On Wed, 14 Dec 2011 13:41:12 -0600, "Pazzula, Dominic J "
The subset index seems to drop (or is exclusive of) the last value.
This can be confusing if you are using range() to generate the array of indices. Instead
of needing the traditional range(start,end+1), you need to use range(start,end+2) as the
subset_dot() and the range() routine are exclusive of the last value.
Is this behavior as intended?
import numpy as np
import pycuda as cuda
n = 3
a = np.array(range(0,n**2),ndmin=2)
a = a.astype(np.float32)
g_a = cuda.gpuarray.to_gpu(a)
g_b = cuda.gpuarray.to_gpu(a)
subset = cuda.gpuarray.to_gpu(np.array(range(2,5)))
print "Subset Array", subset;
x = cuda.gpuarray.subset_dot(subset,g_a,g_b)

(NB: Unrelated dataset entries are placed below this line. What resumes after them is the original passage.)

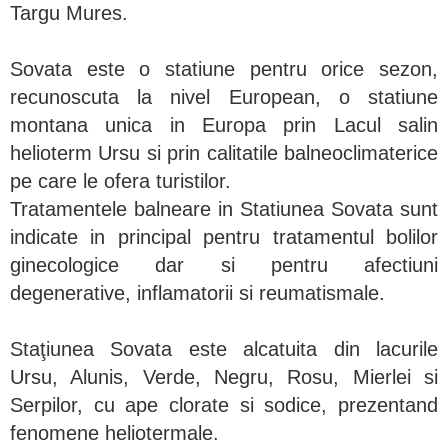
Targu Mures.
Sovata este o statiune pentru orice sezon,
recunoscuta la nivel European, o statiune
montana unica in Europa prin Lacul salin
helioterm Ursu si prin calitatile balneoclimaterice
pe care le ofera turistilor.
Tratamentele balneare in Statiunea Sovata sunt
indicate in principal pentru tratamentul bolilor
ginecologice dar si pentru afectiuni
degenerative, inflamatorii si reumatismale.
Staţiunea Sovata este alcatuita din lacurile
Ursu, Alunis, Verde, Negru, Rosu, Mierlei si
Serpilor, cu ape clorate si sodice, prezentand
fenomene heliotermale.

print "a[2:5] dot g[2:5]", x
[[ 0. 1. 2. 3. 4. 5. 6. 7. 8.]]
Subset Array [2 3 4]
a[2:5] dot g[2:5] 13.0
The issue is that 'subset' ends up being an array of 64-bit integers,
but the subset_* routines tacitly assume that you're giving them 32-bit
integers. This is fixed in git, although for performance reasons I would
still recommend 32-bit ints for 'subset', if you can get away with it.